The first two arguments are the two DTMs that are to be compared, in our case the query_dtm (GTD) and ref_dtm (Guardian). We also specify the time window in hours. Although we are only interested in matches within seven days after the GTD event, we also look for all matches within a window of 14 days before the event. This allows us to do a preliminary validity check, as discussed below. The min_similarity of 1 is a very low threshold, as shown in the validation analysis, to have a high recall. As the measure we use the query_lookup as discussed above.

g = compare_documents(sf$query_dtm, sf$ref_dtm, 
                      date_var='date', hour_window = c(-90*24,7*24), 
                      min_similarity=1, measure = 'query_lookup', verbose=T)

x = hist(g$d$hourdiff[g$d$weight > 5])

x = table(floor(g$d$hourdiff[g$d$weight > 5]))
plot(names(x), x, type='l')

x = table(floor(g$d$hourdiff[g$d$weight > 4]/25))
plot(as.numeric(names(x)), as.numeric(x), type='l')



estimate_validity(g, c(0,100), 30, weight_col = 'weight')

x = table(floor(g$d$hourdiff[g$d$weight > 6.9]/96))
plot(names(x), x, type='l')

x = table(floor(g$d$hourdiff[g$d$weight > 6.9]/24))
plot(names(x), x, type='l')



## we need UK to have higher weights... :(
#browse_gtd(200507070002)        ## this is one of the four london bombings 
g$d[g$d$from == 200507070001,]  ## it has rather weak similarity scores to news
g$from_meta[g$from_meta$document_id == 200507070002]

g$d[g$d$to == 'technology/2005/jul/14/attackonlondon.terrorism',]  ## it has rather weak similarity scores to news


estimate_validity(g, c(0,100), 30, weight_col = 'weight')
res = gtd_pr(g, c(0,100), 50, weight_col = 'weight')


## temp test: moving weight returns intermediate d
mw = moving_weight(g)

mw[mw$from == 200507070002,]  ## it has rather weak similarity scores to news

mean(mw$e_select)

x = g$d$Pc



g$d$P = mw$P
g$d$Pe = mw$Pe
g$d$Pc = mw$Pc

cor(g$d[,c('P','Pe','Pc')])

g$d$test = g$d$Pe * sqrt(g$d$weight)
g$d$test = g$d$weight^0.5
g$d$test = g$d$Pe * g$d$P
interpol <- function(p1, p2, lambda) (lambda*p1) + ((1-lambda)*p2)
g$d$test = interpol(g$d$Pe, g$d$P, 0.3)

g$d$test = ifelse(g$d$P > g$d$Pc, g$d$P, g$d$Pc)
g$d$test = ifelse(g$d$P > g$d$Pc, g$d$P, g$d$Pc)

g$d
g$d[g$d$country == 'United Kingdom',]


res = gtd_pr(g, c(min(g$d$test), max(g$d$test)), 50, weight_col = 'test')
max(res$F1m, na.rm=T)
g$d$test[g$d$from == 200507070002 & g$d$to == 'technology/2005/jul/14/attackonlondon.terrorism'] / res$weight[which.max(res$F1m)]

head(g$d[g$d$from == 200507070002,])

> [GIVEN MATERIAL]

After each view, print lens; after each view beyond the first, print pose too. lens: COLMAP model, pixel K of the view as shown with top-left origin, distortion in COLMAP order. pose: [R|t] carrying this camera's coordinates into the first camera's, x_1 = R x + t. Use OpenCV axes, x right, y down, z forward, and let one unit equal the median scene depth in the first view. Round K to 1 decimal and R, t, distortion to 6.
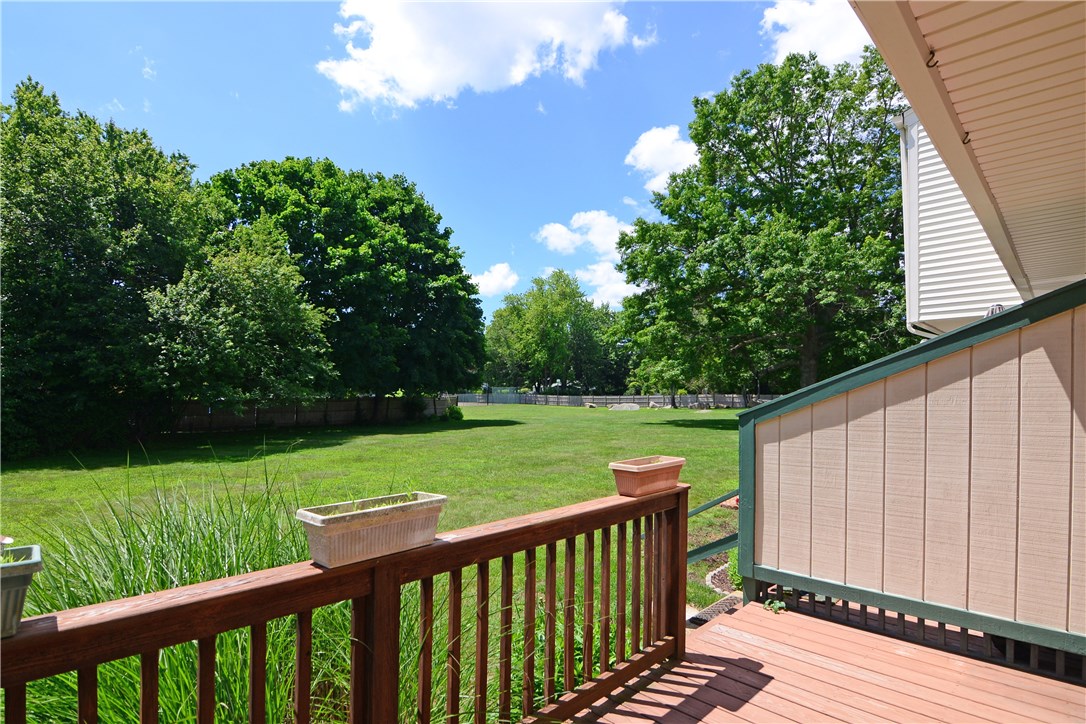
lens RADIAL K [[546.9, 0, 551.5], [0, 546.9, 381.9], [0, 0, 1]] dist [-0.002512, 0.005443]
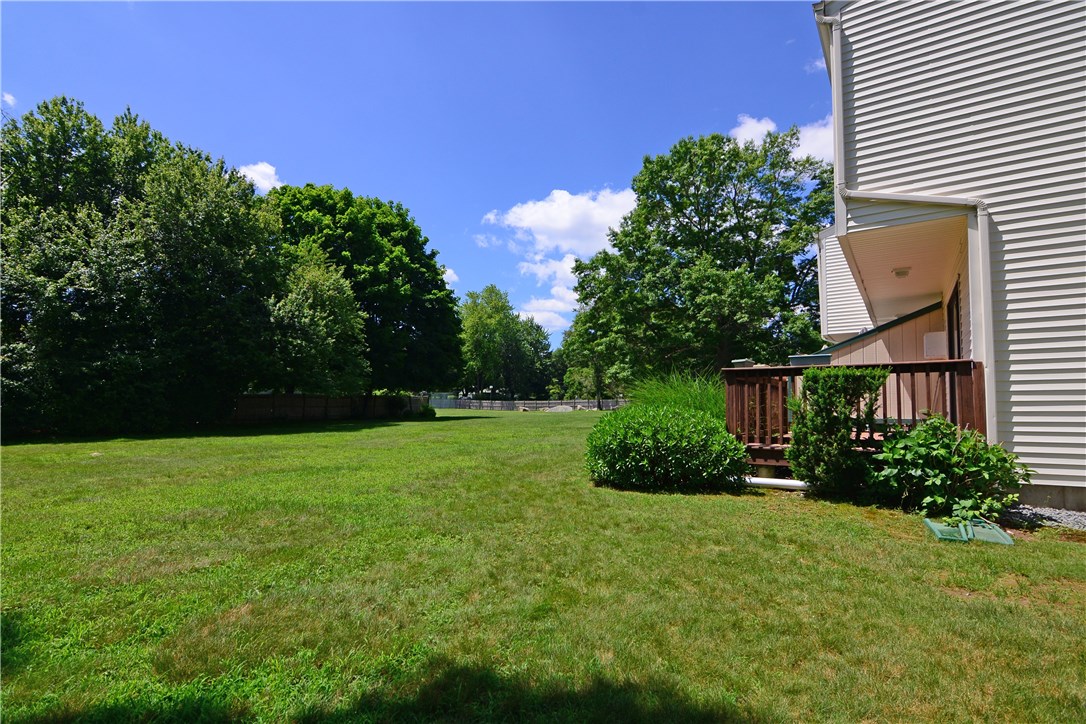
lens RADIAL K [[546.9, 0, 541.8], [0, 546.9, 367.7], [0, 0, 1]] dist [-0.002512, 0.005443]
pose [[0.984981, 0.015157, 0.171998, -0.174899], [-0.006775, 0.998765, -0.049218, 0.029735], [-0.172531, 0.047313, 0.983867, -0.195454]]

> [YOUR TASK] Edit a span of the document-matching code: begin at the words "res = gtd_pr(g, c(0,100), 50, weight_col" and stop after "mean(mw$e_select)", replacing "mw" with "mw_out" throughout.

> [RESPONSE TO THIS EXERCISE]
res = gtd_pr(g, c(0,100), 50, weight_col = 'weight')


## temp test: moving weight returns intermediate d
mw_out = moving_weight(g)

mw_out[mw_out$from == 200507070002,]  ## it has rather weak similarity scores to news

mean(mw_out$e_select)